En un mundo altamente interconectado, aunque también marcado por narrativas parciales, prejuicios, noticias falsas y polarización, siempre deberíamos preguntarnos: ¿a quién servimos en el periodismo? ¿Al poder? ¿A la ideología? ¿O a la verdad, a la ciudadanía y a la justicia?
Dakhla, una ciudad ubicada al sur de Marruecos y entrada al Sáhara, fue el marco perfecto para un encuentro crucial para quienes defendemos un periodismo ético, bien informado y crítico. Periodistas de África, América Latina, Europa y Asia nos concentramos en discutir los desafíos globales que enfrenta nuestra profesión. La desinformación, la manipulación en redes sociales, la precarización del trabajo periodístico y los conflictos geopolíticos fueron algunos de los temas abordados, lo que adquirió un valor adicional al desarrollarse en el lugar mismo.
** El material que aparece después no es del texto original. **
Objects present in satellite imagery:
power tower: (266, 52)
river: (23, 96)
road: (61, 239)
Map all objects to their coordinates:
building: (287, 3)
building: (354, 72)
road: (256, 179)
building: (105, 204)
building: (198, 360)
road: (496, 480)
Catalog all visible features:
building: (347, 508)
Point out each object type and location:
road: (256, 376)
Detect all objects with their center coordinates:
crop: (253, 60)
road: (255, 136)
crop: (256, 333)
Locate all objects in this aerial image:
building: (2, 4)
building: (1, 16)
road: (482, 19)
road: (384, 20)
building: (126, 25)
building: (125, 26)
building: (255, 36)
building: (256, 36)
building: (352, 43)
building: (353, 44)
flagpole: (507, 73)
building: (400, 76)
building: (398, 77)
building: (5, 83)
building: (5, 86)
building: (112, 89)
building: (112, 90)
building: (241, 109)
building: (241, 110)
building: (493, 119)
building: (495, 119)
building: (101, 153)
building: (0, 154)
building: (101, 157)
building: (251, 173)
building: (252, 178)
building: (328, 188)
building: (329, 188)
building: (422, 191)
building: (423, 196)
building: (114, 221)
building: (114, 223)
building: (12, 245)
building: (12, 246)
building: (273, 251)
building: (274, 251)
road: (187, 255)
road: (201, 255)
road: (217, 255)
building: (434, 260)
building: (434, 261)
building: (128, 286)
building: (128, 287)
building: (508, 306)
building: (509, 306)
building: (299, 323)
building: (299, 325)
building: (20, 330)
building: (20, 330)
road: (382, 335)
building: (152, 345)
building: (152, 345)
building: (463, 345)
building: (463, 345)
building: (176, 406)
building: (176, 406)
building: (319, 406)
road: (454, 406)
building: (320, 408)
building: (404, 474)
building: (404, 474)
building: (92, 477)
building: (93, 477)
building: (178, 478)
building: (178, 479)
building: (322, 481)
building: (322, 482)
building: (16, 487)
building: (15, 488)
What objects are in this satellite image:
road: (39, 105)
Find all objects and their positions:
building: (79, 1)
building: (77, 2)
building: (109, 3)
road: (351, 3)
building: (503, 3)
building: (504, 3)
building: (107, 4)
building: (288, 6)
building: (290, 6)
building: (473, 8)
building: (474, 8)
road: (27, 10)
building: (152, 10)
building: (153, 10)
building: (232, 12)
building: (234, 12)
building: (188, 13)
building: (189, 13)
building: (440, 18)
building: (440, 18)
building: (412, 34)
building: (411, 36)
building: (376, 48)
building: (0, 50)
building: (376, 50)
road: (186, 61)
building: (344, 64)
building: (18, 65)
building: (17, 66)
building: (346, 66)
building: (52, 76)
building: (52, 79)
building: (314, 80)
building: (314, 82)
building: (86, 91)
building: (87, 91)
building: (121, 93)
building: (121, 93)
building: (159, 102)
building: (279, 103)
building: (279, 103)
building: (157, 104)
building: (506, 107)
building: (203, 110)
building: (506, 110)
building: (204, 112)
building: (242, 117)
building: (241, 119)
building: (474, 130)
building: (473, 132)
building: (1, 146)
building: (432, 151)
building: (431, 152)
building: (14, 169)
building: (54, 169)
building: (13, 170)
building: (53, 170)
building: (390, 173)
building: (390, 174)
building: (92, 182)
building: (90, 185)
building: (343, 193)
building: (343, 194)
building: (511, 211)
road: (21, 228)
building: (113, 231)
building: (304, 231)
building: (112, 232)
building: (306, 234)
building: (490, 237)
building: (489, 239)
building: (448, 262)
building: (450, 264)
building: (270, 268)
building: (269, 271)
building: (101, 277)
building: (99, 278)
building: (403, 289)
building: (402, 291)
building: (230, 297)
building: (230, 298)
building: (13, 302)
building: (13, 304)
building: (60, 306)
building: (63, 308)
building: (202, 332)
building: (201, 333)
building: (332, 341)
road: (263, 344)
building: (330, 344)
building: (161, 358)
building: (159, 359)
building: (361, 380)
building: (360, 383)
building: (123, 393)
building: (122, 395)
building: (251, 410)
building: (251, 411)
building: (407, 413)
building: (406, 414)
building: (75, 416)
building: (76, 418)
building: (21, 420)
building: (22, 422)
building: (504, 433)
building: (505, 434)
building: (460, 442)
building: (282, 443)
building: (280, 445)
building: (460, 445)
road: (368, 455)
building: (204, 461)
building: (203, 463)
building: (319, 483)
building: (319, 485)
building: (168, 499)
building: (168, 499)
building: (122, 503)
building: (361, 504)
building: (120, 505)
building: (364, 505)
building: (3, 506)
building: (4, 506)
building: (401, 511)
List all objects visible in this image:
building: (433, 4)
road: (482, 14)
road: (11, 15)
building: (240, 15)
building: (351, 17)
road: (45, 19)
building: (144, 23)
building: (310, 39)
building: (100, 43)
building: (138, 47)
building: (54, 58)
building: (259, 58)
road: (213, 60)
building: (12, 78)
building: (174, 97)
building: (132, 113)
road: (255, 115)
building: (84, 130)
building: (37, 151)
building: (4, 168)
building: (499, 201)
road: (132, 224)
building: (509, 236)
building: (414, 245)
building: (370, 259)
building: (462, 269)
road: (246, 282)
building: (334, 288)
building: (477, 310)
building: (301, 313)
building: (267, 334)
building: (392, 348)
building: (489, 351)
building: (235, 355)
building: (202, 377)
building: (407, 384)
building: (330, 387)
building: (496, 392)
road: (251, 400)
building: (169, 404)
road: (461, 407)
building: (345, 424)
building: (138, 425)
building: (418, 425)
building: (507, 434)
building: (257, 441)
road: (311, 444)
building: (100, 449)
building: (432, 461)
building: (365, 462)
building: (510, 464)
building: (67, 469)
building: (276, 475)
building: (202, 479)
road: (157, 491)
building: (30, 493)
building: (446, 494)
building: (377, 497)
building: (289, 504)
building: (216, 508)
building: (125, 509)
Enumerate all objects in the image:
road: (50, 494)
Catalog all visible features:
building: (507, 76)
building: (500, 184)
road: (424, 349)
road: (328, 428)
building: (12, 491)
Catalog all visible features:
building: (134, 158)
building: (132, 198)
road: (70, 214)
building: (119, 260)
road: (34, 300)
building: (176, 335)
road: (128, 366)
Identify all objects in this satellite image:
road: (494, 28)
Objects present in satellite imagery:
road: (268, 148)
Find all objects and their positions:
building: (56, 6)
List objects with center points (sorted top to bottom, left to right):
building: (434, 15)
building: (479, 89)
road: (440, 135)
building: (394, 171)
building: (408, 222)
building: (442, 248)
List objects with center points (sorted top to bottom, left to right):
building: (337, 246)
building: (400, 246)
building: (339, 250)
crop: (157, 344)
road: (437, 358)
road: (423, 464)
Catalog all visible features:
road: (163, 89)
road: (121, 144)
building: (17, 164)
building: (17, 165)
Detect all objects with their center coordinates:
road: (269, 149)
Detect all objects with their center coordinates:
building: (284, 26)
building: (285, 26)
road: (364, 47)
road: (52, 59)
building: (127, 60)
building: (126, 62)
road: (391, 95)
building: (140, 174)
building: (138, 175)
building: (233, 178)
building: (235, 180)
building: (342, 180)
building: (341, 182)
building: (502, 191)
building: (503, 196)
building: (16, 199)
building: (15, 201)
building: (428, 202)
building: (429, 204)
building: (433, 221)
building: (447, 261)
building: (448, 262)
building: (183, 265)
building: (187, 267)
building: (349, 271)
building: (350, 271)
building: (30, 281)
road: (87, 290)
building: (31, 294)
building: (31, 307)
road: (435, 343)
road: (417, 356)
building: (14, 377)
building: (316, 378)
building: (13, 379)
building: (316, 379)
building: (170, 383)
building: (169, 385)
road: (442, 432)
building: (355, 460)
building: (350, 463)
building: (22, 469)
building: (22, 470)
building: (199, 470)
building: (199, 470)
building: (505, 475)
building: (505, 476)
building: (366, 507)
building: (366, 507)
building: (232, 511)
Ser testigos del crecimiento de Dakhla, escuchar su historia y conocer sus tensiones y proyectos fue una lección de humildad y un ejercicio periodístico en sí mismo.
Durante los debates sobre ética, libertad de expresión y multilateralismo, reflexioné sobre cómo estos temas se interrelacionan con la realidad de Chile. Nuestro país, a menudo ensimismado entre mar y cordillera, tiende a enfocarse en su propia realidad. Estamos en una democracia joven y convulsa, en tensión constante entre el desencanto ciudadano y la aparición de liderazgos populistas. Sin embargo, nos falta una visión externa sostenida, una conciencia de que formamos parte de un mundo que condiciona tanto nuestras crisis como nuestras oportunidades.
Por ello, desde Punta Arenas hasta Arica, es urgente ampliar nuestra perspectiva. Lo que sucede en el Magreb, el Sahel o Gaza nos repercute. Las estrategias de lucha contra la desinformación en Europa y América Latina ofrecen lecciones que son igualmente válidas en Santiago como en Puerto Williams. La concentración de medios, la violencia hacia periodistas, y el uso de algoritmos para manipular audiencias son fenómenos interconectados que forman parte de una misma tormenta global, demandando redes de cooperación y un pensamiento estratégico.
En Dakhla, se reiteró la importancia de que el periodista resista a la lógica del algoritmo y abrace la complejidad. Debe «contar desde el terreno», como lo expresó el español Javier Fernández Arribas y reafirmó el peruano Ricardo Sánchez Serra. Solo a través de la escucha, el respeto a las culturas y la observación directa se puede realmente comprender la magnitud de los procesos que cubrimos.
Llevar esa reflexión a Chile —donde, como mencioné en mi intervención, el periodismo a menudo se practica con la idea de que el mundo se limita a la cordillera— es vital. Solo si tenemos el coraje de mirar más allá, de salir de nuestra burbuja, podremos atender a una ciudadanía que exige más que titulares: busca profundidad, conexión y propósito.
El periodismo regional también tiene un papel importante aquí. Medios como El Pingüino en Magallanes, que celebra 17 años de compromiso con su comunidad, demuestran que es posible informar con cercanía y rigor, conectando lo local con lo global. Desde el fin del mundo, se puede emitir una voz que resuene en el planeta.
Dakhla nos recordó algo fundamental: el futuro del periodismo no radica en la viralización, sino en la verificación; no en el ruido, sino en la escucha; no en el control, sino en el compromiso. Para lograrlo, necesitamos abrir ventanas, cruzar fronteras y, sobre todo, expandir nuestra mirada. Solo así seremos capaces de narrar adecuadamente esta compleja época y hacerlo con humanidad, valentía y verdad.